[Extracted records]

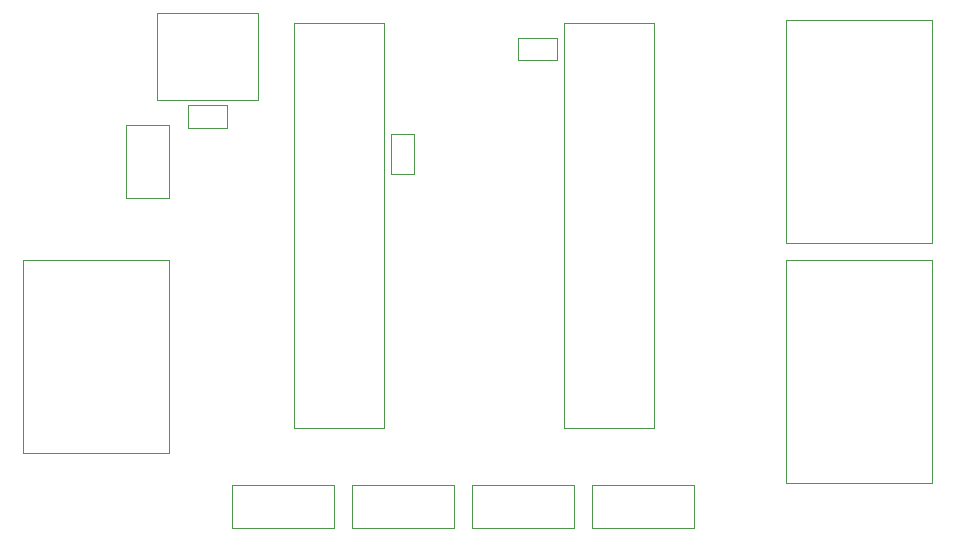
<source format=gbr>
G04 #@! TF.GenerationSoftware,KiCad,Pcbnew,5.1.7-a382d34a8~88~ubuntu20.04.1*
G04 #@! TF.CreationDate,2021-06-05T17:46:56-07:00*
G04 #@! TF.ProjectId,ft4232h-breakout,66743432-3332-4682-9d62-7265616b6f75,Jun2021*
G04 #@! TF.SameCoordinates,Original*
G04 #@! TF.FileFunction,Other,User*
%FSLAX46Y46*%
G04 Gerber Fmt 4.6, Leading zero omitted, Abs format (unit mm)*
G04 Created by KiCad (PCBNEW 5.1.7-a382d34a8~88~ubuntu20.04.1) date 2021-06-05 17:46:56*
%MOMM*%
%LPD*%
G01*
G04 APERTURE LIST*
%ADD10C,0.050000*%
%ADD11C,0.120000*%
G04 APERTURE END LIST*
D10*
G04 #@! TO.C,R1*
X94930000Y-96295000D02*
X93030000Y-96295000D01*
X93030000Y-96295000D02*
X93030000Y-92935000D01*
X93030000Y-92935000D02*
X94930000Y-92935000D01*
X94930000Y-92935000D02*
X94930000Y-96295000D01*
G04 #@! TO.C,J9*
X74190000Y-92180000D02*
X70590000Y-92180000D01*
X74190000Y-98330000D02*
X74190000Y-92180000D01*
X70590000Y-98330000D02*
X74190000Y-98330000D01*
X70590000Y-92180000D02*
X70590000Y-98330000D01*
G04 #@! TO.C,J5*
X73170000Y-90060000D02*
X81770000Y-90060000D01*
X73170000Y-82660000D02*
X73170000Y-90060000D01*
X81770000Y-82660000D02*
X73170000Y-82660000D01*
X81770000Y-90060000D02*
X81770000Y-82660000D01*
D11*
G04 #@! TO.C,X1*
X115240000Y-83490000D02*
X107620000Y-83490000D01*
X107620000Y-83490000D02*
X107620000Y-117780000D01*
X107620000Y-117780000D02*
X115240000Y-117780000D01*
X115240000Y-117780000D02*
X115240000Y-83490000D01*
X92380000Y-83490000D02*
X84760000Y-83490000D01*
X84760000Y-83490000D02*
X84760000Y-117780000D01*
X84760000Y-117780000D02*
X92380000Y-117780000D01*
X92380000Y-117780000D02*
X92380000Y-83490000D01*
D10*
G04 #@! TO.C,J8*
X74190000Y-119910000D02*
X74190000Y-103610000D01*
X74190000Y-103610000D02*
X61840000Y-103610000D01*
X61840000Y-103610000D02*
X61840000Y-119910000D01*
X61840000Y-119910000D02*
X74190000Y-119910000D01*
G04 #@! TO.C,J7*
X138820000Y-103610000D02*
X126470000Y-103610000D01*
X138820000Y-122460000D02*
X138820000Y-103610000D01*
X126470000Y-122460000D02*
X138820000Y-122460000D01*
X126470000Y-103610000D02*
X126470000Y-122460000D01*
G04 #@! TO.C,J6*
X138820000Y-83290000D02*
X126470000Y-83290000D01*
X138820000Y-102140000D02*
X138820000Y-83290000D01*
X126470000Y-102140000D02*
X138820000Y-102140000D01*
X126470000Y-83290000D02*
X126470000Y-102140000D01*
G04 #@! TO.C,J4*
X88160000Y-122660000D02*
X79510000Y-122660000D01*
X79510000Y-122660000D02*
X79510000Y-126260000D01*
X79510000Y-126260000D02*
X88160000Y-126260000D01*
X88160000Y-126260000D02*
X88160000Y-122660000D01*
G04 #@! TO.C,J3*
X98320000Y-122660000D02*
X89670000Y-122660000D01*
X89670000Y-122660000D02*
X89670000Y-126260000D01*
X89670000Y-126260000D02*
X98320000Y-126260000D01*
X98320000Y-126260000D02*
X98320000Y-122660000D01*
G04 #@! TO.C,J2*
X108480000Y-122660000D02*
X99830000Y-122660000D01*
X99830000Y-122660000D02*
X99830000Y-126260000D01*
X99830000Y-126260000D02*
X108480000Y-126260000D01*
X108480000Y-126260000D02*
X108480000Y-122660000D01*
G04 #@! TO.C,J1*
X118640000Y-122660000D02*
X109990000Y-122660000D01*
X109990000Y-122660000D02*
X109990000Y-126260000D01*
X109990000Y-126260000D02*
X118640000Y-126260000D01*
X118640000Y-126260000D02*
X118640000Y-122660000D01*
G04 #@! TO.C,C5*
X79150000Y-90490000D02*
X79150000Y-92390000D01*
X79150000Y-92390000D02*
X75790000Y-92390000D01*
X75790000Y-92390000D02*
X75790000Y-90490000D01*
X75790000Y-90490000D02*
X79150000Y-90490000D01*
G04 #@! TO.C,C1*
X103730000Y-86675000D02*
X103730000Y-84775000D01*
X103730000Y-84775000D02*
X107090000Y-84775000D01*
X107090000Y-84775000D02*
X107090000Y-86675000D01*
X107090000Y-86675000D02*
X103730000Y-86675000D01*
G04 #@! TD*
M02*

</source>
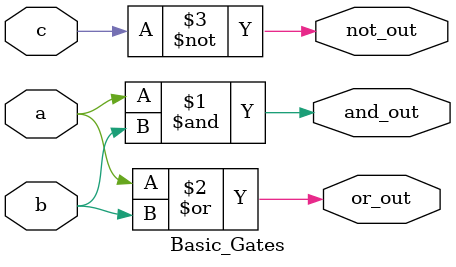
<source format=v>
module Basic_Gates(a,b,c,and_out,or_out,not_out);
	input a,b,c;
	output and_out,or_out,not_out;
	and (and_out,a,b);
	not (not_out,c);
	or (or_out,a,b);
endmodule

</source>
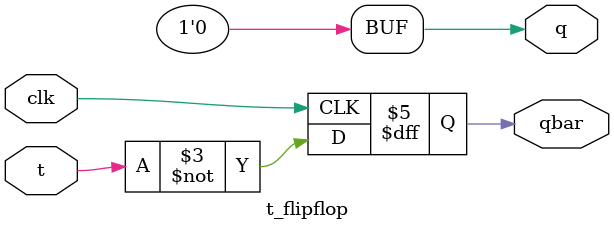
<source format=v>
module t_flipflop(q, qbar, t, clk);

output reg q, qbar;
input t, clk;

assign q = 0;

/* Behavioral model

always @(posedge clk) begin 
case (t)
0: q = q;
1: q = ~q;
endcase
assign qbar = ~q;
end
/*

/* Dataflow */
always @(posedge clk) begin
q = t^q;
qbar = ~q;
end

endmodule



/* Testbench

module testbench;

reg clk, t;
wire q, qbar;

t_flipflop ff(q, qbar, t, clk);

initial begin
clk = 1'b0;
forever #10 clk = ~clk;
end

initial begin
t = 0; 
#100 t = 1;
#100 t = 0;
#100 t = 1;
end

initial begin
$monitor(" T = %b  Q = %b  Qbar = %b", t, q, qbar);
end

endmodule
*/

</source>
==
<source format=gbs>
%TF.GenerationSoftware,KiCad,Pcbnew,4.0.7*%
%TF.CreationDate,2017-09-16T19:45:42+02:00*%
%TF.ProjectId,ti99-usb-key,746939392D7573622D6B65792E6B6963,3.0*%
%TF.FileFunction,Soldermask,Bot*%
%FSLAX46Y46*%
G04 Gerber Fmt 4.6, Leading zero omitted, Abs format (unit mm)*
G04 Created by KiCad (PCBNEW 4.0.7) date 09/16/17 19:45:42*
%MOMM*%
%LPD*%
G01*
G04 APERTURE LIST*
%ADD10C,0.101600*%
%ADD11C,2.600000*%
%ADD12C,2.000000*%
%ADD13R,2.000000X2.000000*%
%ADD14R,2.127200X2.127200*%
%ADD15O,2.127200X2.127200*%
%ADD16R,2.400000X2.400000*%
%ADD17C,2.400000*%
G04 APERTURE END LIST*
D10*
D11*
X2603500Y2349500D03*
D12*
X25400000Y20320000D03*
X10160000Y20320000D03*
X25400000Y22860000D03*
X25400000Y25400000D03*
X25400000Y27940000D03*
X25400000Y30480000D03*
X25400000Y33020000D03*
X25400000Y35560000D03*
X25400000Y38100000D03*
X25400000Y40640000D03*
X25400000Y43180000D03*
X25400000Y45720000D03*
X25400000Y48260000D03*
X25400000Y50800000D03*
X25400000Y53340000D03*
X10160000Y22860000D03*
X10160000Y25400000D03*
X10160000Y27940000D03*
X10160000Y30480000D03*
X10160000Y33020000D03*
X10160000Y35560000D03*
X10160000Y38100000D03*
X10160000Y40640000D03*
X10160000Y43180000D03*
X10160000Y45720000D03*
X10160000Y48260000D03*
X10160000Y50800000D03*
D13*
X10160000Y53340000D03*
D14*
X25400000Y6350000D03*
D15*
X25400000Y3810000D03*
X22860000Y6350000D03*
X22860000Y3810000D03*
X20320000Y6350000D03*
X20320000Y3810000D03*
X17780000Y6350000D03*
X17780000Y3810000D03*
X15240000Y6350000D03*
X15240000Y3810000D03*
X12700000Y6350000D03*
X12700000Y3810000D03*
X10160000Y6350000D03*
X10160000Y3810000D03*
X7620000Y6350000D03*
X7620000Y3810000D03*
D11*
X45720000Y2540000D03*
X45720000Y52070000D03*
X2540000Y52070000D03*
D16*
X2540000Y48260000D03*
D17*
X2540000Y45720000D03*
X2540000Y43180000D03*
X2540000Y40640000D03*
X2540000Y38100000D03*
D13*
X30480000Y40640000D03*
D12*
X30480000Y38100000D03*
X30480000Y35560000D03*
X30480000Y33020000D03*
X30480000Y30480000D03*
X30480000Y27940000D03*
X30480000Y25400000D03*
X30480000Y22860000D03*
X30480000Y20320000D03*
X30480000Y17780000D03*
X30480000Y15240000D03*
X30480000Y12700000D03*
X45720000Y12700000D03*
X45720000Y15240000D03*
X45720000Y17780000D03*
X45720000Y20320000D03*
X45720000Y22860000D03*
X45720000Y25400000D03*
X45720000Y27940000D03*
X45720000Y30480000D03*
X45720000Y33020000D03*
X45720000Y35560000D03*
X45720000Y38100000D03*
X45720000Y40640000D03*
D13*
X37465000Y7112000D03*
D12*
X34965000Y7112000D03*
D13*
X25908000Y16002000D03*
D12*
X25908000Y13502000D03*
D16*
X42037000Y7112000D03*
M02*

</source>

== ASSIGNMENT ==
What is needed is a verbatim copy of every line in the records above from the one containing "<source format=gbr>" down to the one containing "X84760000Y-117780000D01*", both included, and nothing more.

== RESPONSE ==
<source format=gbr>
G04 #@! TF.GenerationSoftware,KiCad,Pcbnew,5.1.7-a382d34a8~88~ubuntu20.04.1*
G04 #@! TF.CreationDate,2021-06-05T17:46:56-07:00*
G04 #@! TF.ProjectId,ft4232h-breakout,66743432-3332-4682-9d62-7265616b6f75,Jun2021*
G04 #@! TF.SameCoordinates,Original*
G04 #@! TF.FileFunction,Other,User*
%FSLAX46Y46*%
G04 Gerber Fmt 4.6, Leading zero omitted, Abs format (unit mm)*
G04 Created by KiCad (PCBNEW 5.1.7-a382d34a8~88~ubuntu20.04.1) date 2021-06-05 17:46:56*
%MOMM*%
%LPD*%
G01*
G04 APERTURE LIST*
%ADD10C,0.050000*%
%ADD11C,0.120000*%
G04 APERTURE END LIST*
D10*
G04 #@! TO.C,R1*
X94930000Y-96295000D02*
X93030000Y-96295000D01*
X93030000Y-96295000D02*
X93030000Y-92935000D01*
X93030000Y-92935000D02*
X94930000Y-92935000D01*
X94930000Y-92935000D02*
X94930000Y-96295000D01*
G04 #@! TO.C,J9*
X74190000Y-92180000D02*
X70590000Y-92180000D01*
X74190000Y-98330000D02*
X74190000Y-92180000D01*
X70590000Y-98330000D02*
X74190000Y-98330000D01*
X70590000Y-92180000D02*
X70590000Y-98330000D01*
G04 #@! TO.C,J5*
X73170000Y-90060000D02*
X81770000Y-90060000D01*
X73170000Y-82660000D02*
X73170000Y-90060000D01*
X81770000Y-82660000D02*
X73170000Y-82660000D01*
X81770000Y-90060000D02*
X81770000Y-82660000D01*
D11*
G04 #@! TO.C,X1*
X115240000Y-83490000D02*
X107620000Y-83490000D01*
X107620000Y-83490000D02*
X107620000Y-117780000D01*
X107620000Y-117780000D02*
X115240000Y-117780000D01*
X115240000Y-117780000D02*
X115240000Y-83490000D01*
X92380000Y-83490000D02*
X84760000Y-83490000D01*
X84760000Y-83490000D02*
X84760000Y-117780000D01*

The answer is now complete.